Pourquoi pleures-tu ? Qui cherches-tu ? (Jn 20, 15) Pâques

Publié le par Abbé C. Laffargue

Dimanche de Pâques : 5 avril 2015

Dimanche de la Résurrection du Seigneur –B-

Solennité.

LES TEXTES DE LA MESSE

Pourquoi pleures-tu ? Qui cherches-tu ?

(Jean 20, 15)

Elle se tenait près du tombeau et elle sanglotait… On a enlevé mon Seigneur et je ne sais où on l'a mis (vv. 11, 13) dit Marie-Madeleine aux deux anges qui se tenaient où reposait le corps de Jésus (v. 12).

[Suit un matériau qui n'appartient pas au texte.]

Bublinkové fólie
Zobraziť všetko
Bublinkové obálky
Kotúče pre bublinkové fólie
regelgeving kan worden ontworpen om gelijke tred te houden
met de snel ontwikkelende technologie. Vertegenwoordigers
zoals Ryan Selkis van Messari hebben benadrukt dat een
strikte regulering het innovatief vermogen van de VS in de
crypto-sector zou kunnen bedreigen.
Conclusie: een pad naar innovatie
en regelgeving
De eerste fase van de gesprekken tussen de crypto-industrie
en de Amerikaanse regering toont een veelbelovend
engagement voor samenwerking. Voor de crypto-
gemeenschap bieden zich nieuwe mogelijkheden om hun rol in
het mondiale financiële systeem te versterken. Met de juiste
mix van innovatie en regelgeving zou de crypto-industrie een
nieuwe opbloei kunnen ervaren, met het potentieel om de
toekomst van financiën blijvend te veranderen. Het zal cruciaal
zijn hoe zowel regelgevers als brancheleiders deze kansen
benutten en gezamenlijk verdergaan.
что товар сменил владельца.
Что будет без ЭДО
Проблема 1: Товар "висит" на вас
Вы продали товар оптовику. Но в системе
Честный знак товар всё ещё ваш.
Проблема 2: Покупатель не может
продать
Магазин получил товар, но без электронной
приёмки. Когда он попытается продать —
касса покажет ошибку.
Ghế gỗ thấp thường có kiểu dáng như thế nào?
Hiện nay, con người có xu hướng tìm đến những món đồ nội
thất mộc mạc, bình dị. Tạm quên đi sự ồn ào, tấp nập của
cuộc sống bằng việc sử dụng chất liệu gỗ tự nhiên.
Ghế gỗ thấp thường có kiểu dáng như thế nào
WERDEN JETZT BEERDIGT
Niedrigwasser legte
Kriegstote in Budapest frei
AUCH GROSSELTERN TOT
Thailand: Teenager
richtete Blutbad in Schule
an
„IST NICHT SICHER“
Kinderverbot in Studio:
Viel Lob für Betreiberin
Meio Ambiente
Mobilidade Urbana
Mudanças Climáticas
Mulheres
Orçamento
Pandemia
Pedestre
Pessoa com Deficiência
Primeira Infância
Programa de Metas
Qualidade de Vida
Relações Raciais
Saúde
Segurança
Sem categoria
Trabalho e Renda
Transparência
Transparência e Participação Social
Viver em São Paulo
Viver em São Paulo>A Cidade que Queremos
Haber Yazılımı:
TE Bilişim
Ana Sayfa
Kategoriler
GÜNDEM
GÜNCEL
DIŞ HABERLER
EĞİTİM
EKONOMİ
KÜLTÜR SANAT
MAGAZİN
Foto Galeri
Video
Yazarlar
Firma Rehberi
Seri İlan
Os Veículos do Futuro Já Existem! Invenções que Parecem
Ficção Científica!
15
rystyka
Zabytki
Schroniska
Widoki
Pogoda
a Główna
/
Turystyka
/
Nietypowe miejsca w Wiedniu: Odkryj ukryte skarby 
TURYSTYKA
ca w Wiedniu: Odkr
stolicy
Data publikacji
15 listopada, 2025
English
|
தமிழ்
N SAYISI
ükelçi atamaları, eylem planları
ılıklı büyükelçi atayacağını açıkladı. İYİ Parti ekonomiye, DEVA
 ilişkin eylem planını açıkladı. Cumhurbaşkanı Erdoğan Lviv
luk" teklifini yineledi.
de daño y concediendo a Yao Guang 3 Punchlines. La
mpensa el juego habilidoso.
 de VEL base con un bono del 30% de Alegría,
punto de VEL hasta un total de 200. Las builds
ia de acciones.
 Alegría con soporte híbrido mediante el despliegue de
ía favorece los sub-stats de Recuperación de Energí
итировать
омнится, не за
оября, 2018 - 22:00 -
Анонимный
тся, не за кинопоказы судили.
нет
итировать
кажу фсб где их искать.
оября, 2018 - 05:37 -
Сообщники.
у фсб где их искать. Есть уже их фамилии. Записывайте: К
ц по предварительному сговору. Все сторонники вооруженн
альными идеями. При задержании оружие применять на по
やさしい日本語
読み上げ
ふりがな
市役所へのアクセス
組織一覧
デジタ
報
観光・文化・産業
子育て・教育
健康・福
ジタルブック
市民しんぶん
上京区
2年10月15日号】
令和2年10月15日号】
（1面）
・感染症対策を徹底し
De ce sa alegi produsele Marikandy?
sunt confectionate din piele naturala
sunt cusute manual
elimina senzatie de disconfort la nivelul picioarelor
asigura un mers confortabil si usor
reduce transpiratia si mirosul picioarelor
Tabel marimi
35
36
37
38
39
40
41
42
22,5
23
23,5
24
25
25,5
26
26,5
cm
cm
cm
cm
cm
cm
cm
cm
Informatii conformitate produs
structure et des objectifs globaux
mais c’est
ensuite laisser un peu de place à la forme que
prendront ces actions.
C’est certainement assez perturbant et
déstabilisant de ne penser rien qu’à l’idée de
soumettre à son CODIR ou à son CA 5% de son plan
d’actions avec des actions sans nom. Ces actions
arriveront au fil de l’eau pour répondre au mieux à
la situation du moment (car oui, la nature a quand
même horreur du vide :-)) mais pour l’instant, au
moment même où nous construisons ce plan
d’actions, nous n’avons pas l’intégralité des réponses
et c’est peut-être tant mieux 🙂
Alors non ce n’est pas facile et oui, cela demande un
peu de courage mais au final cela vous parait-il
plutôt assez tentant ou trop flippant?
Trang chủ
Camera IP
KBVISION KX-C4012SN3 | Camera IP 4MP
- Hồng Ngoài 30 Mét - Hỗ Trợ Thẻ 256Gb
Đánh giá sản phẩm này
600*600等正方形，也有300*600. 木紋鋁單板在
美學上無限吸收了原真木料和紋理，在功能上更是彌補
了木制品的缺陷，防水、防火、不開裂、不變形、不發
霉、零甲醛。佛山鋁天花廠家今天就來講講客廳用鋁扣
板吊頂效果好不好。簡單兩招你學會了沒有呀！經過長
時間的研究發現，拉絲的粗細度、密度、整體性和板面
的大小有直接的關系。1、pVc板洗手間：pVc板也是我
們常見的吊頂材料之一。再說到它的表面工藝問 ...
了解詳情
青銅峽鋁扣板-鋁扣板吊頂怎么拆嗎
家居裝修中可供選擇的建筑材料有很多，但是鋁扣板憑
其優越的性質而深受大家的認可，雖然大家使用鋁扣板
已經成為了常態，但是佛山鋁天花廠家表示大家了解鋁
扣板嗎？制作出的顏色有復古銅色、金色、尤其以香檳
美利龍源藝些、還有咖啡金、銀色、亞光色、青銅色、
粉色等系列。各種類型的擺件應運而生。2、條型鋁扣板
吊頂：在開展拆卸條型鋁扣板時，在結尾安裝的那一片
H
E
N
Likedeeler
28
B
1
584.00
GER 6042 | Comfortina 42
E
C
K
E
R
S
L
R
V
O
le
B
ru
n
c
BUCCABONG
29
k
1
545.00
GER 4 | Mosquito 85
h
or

Après avoir apparu à sa mère, selon la Tradition, Jésus apparut en premier à Marie de Magdala.

Le pape Saint Grégoire le Grand (+ 604), relève deux traits de sa démarche: sa persévérance et son obstination dans l'amour.

Sa persévérance: "A cela nous pouvons mesurer quelle était la force de l'amour enflammant l'âme de cette femme qui, alors que les disciples avaient quitté le tombeau du Seigneur, ne le quittait pas. Elle cherchait celui qu'elle n'avait pas trouvé, elle pleurait en le cherchant, et enflammé du feu de son amour, elle brûlait du désir de celui qu'elle a cru enlevé. D'où il arriva que seule elle le vit alors, elle qui était restée pour le chercher, car ce qui donne de l'efficacité à une bonne œuvre, c'est le persévérance, et la Vérité dit: Celui qui aura persévéré jusqu'à la fin, celui-là sera sauvé (Mt 10, 22)."

Son obstination dans l'amour: "Donc, Marie, en pleurant, se pencha et regarda dans le tombeau. Certes, elle avait déjà vu que le tombeau était vide, elle avait déjà annoncé que le Seigneur avait été enlevé; pourquoi donc se penche-t-elle de nouveau ? Désire-t-elle voir encore une fois ?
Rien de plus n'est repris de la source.